Days from completing radiation treatment, Tara gets married. Here she is with her mom, Pam. (Photo: Courtesy of Pam Tajima Praeger)

Guilt interferes with positive action. This diagnosis came a little over two months before her upcoming marriage to Scott, on May 26, 2002. Besides treatment, our focus was on the wedding planning, which Tara struggled to be engaged in through debilitating daily radiation to her brain and spine.

We joked that while many mothers and daughters had tension during wedding planning, we did not. Despite tears, comfort and care were always on our minds.

Both of my parents, Nisei cancer survivors, were extremely supportive of Tara and all of us, as were many friends, our work colleagues and extended family. Japanese Americans are generous and rally especially for their own.

Tara and my journey from diagnosis to her transition from this world lasted a little over four years in different stages of living during the return of the medulloblastoma.

In response to how I moved forward after I lost her, I don’t think I lost her. . . she only transitioned from what I knew. I am aware that I did have a loss, but I always remember that she told her husband and me that we had to continue on.

We promised her, and she even told us what we might do. I was raised to believe that even though things seemed tough, my family and I always had advantages and there were those in worse situations.

Perhaps those beliefs were a combination of a Christian-, Japanese- and Buddhist-influenced upbringing. I do know that the belief was definitely part of me, when Tara passed away and in other times when I start to feel sorry for myself.

I remember from my teens the phrase that if I was not part of the solution, I was part of the problem. That thought continues to inspire me. If we could not guarantee that she would get well and be cancer free, we had to use our knowledge and heart to plan during Tara’s demise what served her the best.

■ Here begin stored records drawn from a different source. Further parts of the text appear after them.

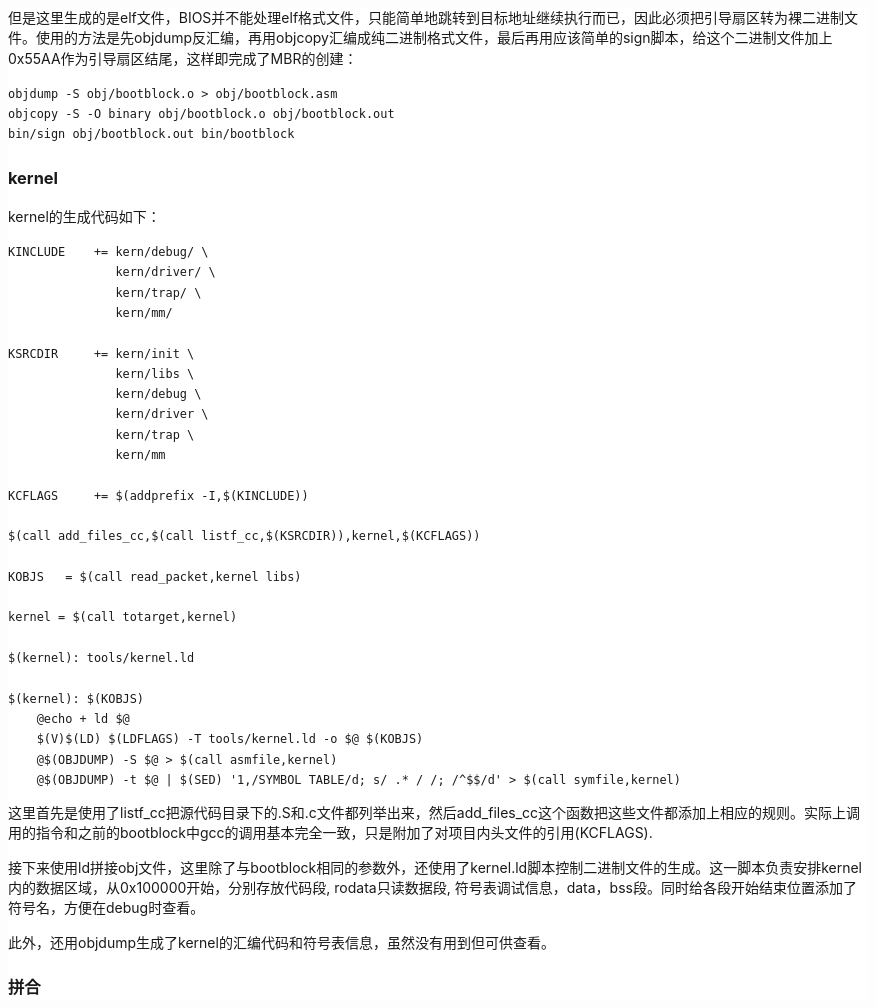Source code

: 但是这里生成的是elf文件，BIOS并不能处理elf格式文件，只能简单地跳转到目标地址继续执行而已，因此必须把引导扇区转为裸二进制文件。使用的方法是先objdump反汇编，再用objcopy汇编成纯二进制格式文件，最后再用应该简单的sign脚本，给这个二进制文件加上0x55AA作为引导扇区结尾，这样即完成了MBR的创建：

```
objdump -S obj/bootblock.o > obj/bootblock.asm
objcopy -S -O binary obj/bootblock.o obj/bootblock.out
bin/sign obj/bootblock.out bin/bootblock
```



### kernel

kernel的生成代码如下：

```
KINCLUDE	+= kern/debug/ \
			   kern/driver/ \
			   kern/trap/ \
			   kern/mm/

KSRCDIR		+= kern/init \
			   kern/libs \
			   kern/debug \
			   kern/driver \
			   kern/trap \
			   kern/mm

KCFLAGS		+= $(addprefix -I,$(KINCLUDE))

$(call add_files_cc,$(call listf_cc,$(KSRCDIR)),kernel,$(KCFLAGS))

KOBJS	= $(call read_packet,kernel libs)

kernel = $(call totarget,kernel)

$(kernel): tools/kernel.ld

$(kernel): $(KOBJS)
	@echo + ld $@
	$(V)$(LD) $(LDFLAGS) -T tools/kernel.ld -o $@ $(KOBJS)
	@$(OBJDUMP) -S $@ > $(call asmfile,kernel)
	@$(OBJDUMP) -t $@ | $(SED) '1,/SYMBOL TABLE/d; s/ .* / /; /^$$/d' > $(call symfile,kernel)
```

这里首先是使用了listf\_cc把源代码目录下的.S和.c文件都列举出来，然后add\_files\_cc这个函数把这些文件都添加上相应的规则。实际上调用的指令和之前的bootblock中gcc的调用基本完全一致，只是附加了对项目内头文件的引用(KCFLAGS).

接下来使用ld拼接obj文件，这里除了与bootblock相同的参数外，还使用了kernel.ld脚本控制二进制文件的生成。这一脚本负责安排kernel内的数据区域，从0x100000开始，分别存放代码段, rodata只读数据段, 符号表调试信息，data，bss段。同时给各段开始结束位置添加了符号名，方便在debug时查看。

此外，还用objdump生成了kernel的汇编代码和符号表信息，虽然没有用到但可供查看。

### 拼合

Immediately after another tumor and cancer were detected, Tara started writing an autobiography. She wrote solidly for five months until her medical team gave her a few months to live.

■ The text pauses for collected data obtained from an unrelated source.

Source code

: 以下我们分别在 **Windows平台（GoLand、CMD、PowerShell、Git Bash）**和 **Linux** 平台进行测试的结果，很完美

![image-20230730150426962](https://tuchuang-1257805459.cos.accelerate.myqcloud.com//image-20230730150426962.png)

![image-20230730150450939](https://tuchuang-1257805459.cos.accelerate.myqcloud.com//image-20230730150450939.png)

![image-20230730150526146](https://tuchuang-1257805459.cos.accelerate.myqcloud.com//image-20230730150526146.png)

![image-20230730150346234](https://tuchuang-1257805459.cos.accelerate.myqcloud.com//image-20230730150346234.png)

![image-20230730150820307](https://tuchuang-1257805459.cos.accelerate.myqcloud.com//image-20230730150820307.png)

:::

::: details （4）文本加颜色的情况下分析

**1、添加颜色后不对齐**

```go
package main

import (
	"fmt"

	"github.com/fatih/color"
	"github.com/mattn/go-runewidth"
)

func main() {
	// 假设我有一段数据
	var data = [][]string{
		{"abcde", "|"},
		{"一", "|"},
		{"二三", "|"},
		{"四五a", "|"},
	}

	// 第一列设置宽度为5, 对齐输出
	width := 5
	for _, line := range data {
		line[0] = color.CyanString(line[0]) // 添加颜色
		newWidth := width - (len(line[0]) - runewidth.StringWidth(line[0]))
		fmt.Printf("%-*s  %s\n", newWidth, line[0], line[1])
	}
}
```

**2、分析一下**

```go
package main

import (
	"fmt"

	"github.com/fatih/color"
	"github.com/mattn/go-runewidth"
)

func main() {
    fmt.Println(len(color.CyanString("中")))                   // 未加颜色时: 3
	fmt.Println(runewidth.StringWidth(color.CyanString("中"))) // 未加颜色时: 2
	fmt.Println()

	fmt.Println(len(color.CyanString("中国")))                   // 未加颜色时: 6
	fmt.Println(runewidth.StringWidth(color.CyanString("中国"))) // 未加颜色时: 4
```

Her book, which she was not able to finish, and online journaling showed her will to give all she could to her hundreds of supporters. When Tara could no longer type, she would dictate her upbeat attitude and gratitude in response to others. When she could no longer speak, I kept her presence alive, sharing her last days.

Being determined to always remember Tara and be buoyed by those memories, I intentionally celebrate her birth and her physical death by sharing our story through photos, writings, scrapbooks and via social media.

I have stayed connected with her good friends and her husband, who is wonderfully still in my life. Many of the donations I make focus on honoring and remembering her and what she represented. I do the same in memorials for others.

Writing about our relationship and not her diagnosis has been the focus of my memories of Tara. Today and always, she remains so much a part of who I am. Plus, a pendant, paver, curb and park sign reading, “Tara, Always in our Hearts” are continual reminders of her beautiful life.

I am so grateful for Pam and how she has been willing to share the hardest thing a mother has to face. I appreciate how she has kept Tara’s memory alive and the strength she has received from her own personal beliefs, her child and her upbringing.

And like so many mothers I have met along the way who have faced challenging situations, Pam has led with love and today still radiates love in all she is doing. Tara, you would be so proud. . . .

And when one of us is gone,
And one of us is left to carry on,
Then remembering will have to do,
Our memories alone will get us through
Think about the days of me and you,
Of you and me against the world.

— Recorded by Helen Reddy

Marsha Aizumi is an advocate in the LGBT community and author of the book “Two Spirits, One Heart: A Mother, Her Transgender Son and Their Journey to Love and Acceptance.”